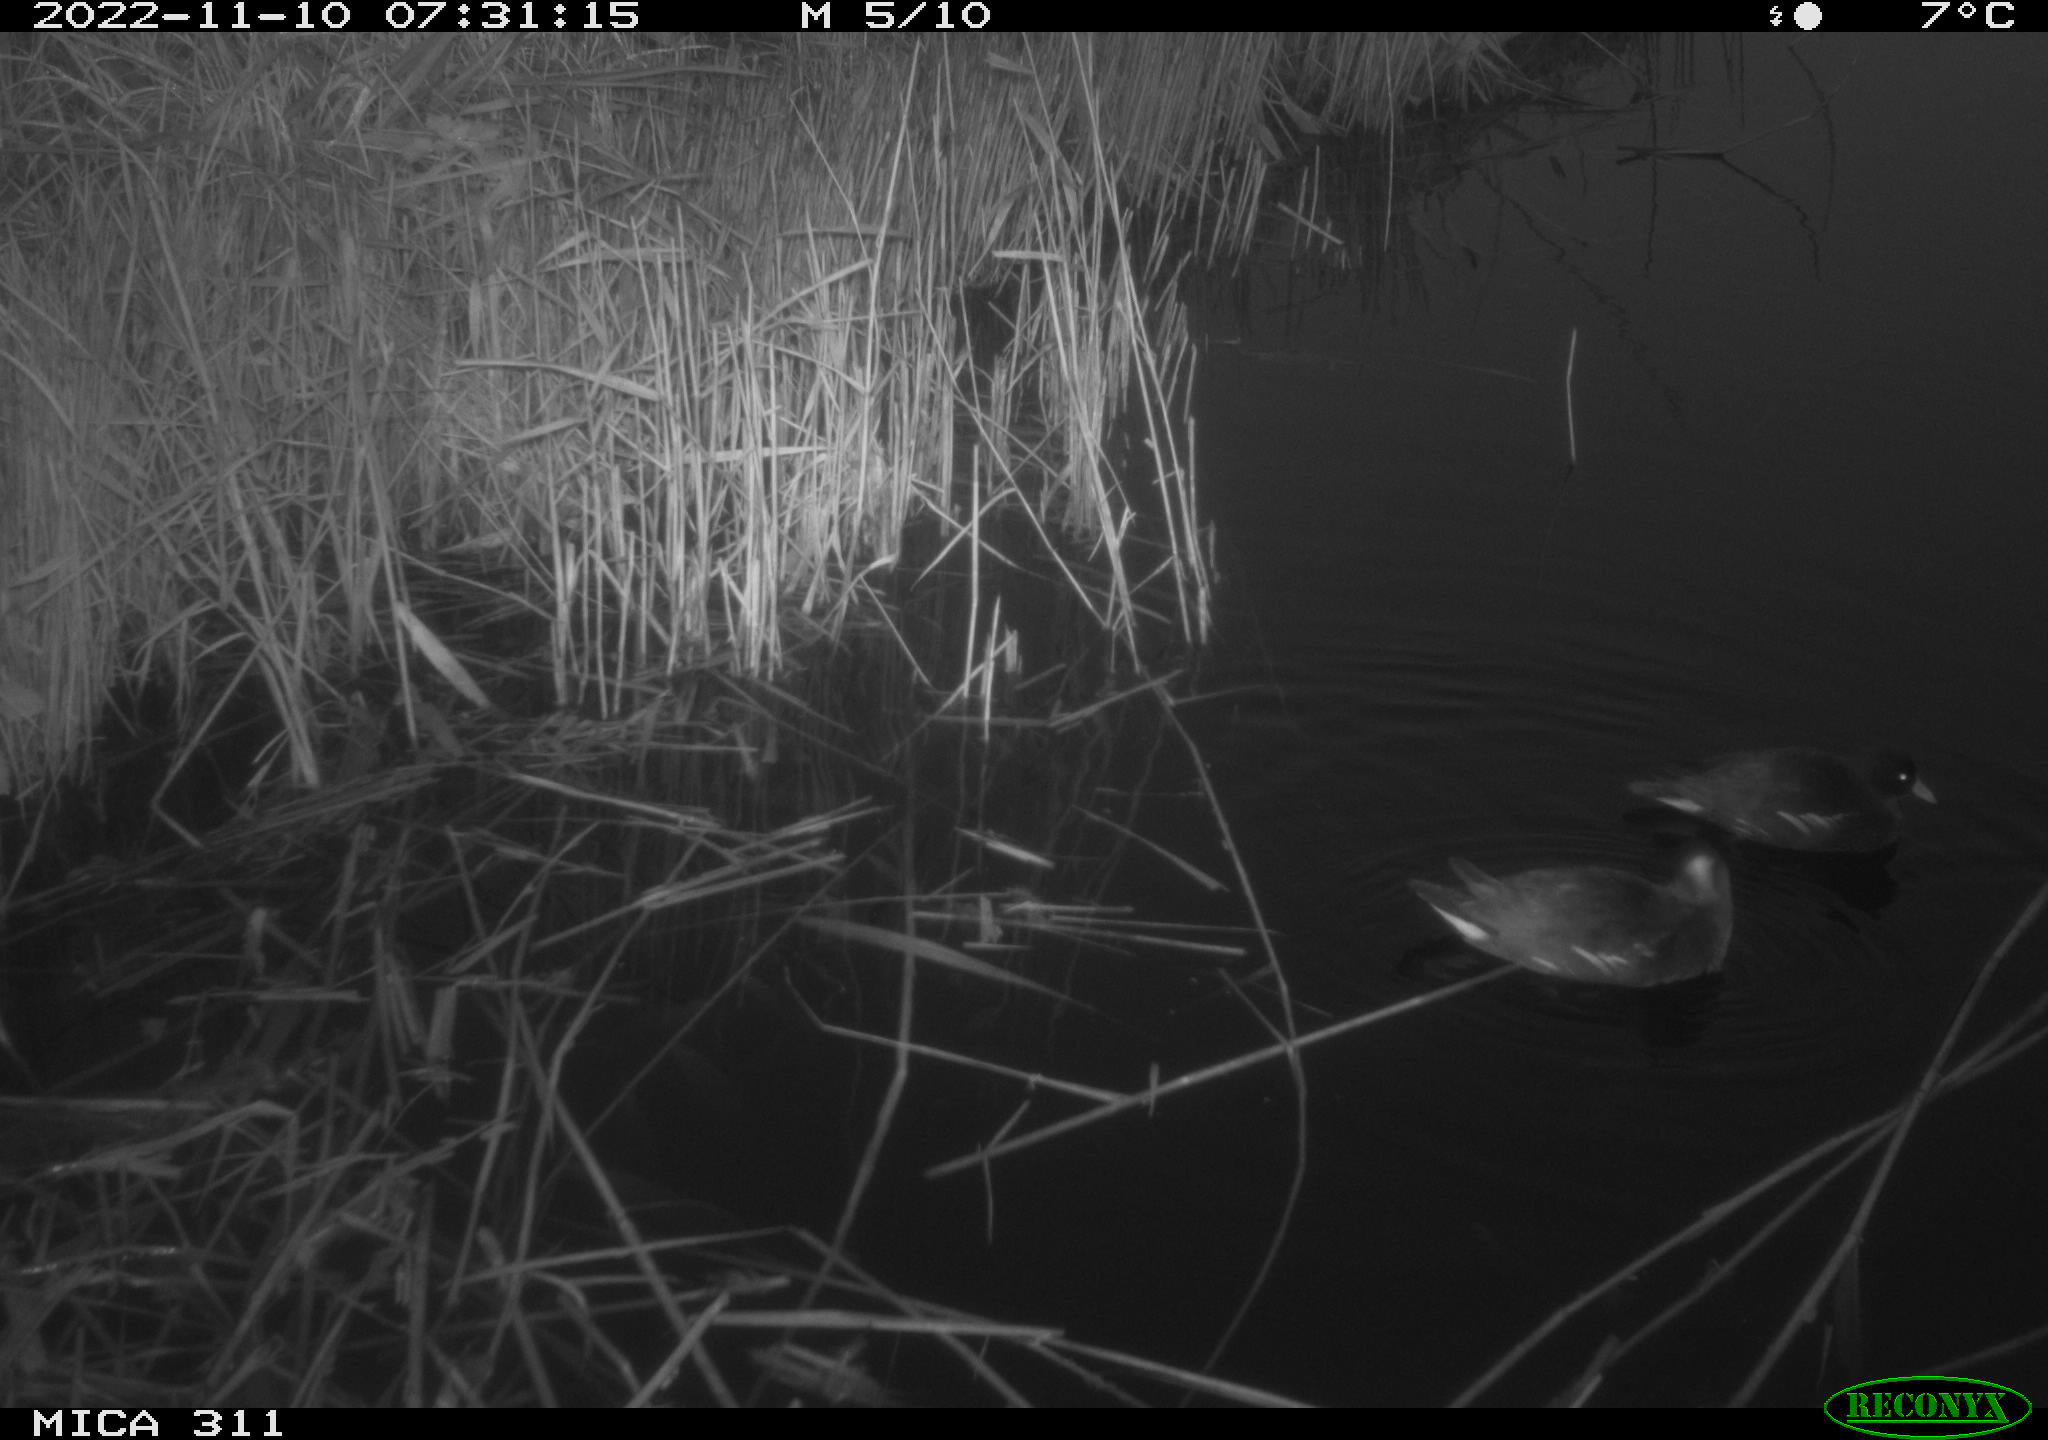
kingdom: Animalia
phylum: Chordata
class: Aves
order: Gruiformes
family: Rallidae
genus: Gallinula
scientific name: Gallinula chloropus
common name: Common moorhen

— Problem to solve —
Rewrite the records above as a two-column CSV with the headers field and value, one row per line, putting each entry in its own quoted field and replacing any line breaks with spaces. Begin at the line that has "phylum: Chordata" and go through the end of the records.

— Exercise response —
field,value
"phylum:","Chordata"
"class:","Aves"
"order:","Gruiformes"
"family:","Rallidae"
"genus:","Gallinula"
"scientific name:","Gallinula chloropus"
"common name:","Common moorhen"